**GIVEN ENTRIES**
*** Begin section ***

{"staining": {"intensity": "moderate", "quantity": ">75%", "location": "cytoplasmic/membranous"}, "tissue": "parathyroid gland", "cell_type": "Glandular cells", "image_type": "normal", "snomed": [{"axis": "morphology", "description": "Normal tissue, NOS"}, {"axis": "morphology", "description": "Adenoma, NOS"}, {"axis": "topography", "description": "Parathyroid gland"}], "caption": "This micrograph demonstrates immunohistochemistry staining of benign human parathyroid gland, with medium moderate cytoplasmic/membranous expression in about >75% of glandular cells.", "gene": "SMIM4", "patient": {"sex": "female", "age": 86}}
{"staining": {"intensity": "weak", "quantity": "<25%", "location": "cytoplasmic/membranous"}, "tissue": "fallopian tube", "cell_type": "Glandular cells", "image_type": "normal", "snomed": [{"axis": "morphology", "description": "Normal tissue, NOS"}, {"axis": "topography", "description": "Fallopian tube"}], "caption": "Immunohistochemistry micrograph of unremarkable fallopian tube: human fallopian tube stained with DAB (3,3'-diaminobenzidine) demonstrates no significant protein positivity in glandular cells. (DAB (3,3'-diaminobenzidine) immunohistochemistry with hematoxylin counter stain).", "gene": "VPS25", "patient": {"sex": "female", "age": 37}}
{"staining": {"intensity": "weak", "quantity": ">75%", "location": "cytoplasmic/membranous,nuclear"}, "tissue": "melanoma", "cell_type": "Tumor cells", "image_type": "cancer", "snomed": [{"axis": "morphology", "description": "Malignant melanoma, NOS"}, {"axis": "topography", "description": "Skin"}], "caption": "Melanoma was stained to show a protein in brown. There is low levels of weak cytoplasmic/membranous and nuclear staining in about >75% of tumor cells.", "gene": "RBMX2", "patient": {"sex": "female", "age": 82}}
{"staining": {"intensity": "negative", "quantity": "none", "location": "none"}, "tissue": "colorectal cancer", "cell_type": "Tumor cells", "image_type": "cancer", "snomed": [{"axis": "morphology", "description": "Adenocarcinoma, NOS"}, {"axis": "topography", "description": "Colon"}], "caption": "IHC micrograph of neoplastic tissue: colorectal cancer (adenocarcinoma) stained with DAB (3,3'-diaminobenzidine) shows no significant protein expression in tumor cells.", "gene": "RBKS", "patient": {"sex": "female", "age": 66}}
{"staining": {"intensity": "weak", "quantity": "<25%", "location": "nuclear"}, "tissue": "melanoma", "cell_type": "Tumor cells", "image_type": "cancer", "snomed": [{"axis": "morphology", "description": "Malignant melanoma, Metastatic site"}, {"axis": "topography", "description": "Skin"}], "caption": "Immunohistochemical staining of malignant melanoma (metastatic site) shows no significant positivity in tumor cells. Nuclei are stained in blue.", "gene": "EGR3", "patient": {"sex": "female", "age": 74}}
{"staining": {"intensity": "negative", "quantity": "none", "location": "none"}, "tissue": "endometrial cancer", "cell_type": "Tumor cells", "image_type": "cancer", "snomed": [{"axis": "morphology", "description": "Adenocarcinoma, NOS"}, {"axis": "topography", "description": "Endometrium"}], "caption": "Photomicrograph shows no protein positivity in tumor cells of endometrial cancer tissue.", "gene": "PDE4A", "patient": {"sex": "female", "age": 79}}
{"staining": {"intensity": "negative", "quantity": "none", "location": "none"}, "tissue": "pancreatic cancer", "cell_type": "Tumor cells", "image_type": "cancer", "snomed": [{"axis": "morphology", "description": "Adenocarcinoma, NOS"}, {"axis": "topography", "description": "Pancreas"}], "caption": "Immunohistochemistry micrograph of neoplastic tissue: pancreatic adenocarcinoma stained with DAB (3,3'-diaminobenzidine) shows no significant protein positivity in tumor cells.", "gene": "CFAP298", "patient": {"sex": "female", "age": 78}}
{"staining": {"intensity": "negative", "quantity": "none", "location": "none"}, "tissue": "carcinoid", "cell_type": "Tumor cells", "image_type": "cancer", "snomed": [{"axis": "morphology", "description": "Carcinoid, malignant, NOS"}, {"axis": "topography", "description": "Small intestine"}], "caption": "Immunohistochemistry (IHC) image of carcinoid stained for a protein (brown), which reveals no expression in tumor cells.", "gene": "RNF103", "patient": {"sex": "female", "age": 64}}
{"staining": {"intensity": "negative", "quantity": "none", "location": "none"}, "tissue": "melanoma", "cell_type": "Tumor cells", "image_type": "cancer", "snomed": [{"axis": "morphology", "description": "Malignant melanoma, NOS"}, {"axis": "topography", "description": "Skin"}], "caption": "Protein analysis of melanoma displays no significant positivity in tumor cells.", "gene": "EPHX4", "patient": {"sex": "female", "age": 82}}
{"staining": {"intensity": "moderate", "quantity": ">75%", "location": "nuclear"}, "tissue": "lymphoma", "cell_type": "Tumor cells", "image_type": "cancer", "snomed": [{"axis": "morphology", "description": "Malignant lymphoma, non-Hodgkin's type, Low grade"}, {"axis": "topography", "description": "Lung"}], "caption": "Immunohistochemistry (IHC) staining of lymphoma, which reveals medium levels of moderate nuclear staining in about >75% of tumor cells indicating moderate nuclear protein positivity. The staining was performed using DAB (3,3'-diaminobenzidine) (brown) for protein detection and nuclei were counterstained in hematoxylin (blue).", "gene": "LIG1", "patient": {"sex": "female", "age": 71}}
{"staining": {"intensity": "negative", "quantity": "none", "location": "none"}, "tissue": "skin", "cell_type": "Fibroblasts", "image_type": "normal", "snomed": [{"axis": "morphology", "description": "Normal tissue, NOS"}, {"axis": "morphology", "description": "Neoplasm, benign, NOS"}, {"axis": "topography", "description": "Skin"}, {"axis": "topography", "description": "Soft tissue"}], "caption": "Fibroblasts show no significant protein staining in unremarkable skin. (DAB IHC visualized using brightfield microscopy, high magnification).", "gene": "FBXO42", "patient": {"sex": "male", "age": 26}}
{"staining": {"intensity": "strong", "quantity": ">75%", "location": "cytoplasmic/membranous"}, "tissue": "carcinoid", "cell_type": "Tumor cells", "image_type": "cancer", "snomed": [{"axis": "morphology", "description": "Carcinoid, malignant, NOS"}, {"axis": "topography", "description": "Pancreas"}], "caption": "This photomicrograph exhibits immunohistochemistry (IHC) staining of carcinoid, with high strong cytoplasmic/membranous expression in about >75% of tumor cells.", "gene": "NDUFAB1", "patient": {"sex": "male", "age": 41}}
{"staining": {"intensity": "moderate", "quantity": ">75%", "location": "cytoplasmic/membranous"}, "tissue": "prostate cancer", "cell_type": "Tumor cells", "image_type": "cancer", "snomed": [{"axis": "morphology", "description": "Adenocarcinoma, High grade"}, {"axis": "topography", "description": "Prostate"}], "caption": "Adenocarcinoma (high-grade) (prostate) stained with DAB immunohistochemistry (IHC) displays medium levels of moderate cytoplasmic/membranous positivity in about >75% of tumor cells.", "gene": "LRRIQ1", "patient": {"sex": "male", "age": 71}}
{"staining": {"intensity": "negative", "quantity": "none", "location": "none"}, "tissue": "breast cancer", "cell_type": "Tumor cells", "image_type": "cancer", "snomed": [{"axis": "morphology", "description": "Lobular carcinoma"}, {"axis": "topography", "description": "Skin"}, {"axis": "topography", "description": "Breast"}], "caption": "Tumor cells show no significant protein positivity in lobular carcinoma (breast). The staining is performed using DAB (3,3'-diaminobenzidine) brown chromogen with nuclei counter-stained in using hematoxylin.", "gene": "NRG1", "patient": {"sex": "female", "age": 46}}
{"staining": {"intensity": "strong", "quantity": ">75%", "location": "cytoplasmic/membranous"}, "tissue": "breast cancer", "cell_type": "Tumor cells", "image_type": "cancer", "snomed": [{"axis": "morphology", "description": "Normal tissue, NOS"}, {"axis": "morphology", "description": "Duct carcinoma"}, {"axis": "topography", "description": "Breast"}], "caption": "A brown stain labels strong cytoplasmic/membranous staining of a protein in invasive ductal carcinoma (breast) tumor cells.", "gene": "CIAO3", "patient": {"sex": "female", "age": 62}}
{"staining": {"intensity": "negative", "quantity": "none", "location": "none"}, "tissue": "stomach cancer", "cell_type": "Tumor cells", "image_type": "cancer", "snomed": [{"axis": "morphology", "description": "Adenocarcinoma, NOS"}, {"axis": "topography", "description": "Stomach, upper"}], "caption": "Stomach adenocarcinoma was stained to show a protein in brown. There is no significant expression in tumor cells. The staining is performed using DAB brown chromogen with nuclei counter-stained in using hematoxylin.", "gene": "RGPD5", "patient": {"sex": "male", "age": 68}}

*** End section ***

**TASK DESCRIPTION**
The required answer is the run of lines above, starting at the line with "cells show no" and ending at the line with "brown stain labels", reproduced exactly with both ends.

**WRITTEN SOLUTION**
{"staining": {"intensity": "negative", "quantity": "none", "location": "none"}, "tissue": "breast cancer", "cell_type": "Tumor cells", "image_type": "cancer", "snomed": [{"axis": "morphology", "description": "Lobular carcinoma"}, {"axis": "topography", "description": "Skin"}, {"axis": "topography", "description": "Breast"}], "caption": "Tumor cells show no significant protein positivity in lobular carcinoma (breast). The staining is performed using DAB (3,3'-diaminobenzidine) brown chromogen with nuclei counter-stained in using hematoxylin.", "gene": "NRG1", "patient": {"sex": "female", "age": 46}}
{"staining": {"intensity": "strong", "quantity": ">75%", "location": "cytoplasmic/membranous"}, "tissue": "breast cancer", "cell_type": "Tumor cells", "image_type": "cancer", "snomed": [{"axis": "morphology", "description": "Normal tissue, NOS"}, {"axis": "morphology", "description": "Duct carcinoma"}, {"axis": "topography", "description": "Breast"}], "caption": "A brown stain labels strong cytoplasmic/membranous staining of a protein in invasive ductal carcinoma (breast) tumor cells.", "gene": "CIAO3", "patient": {"sex": "female", "age": 62}}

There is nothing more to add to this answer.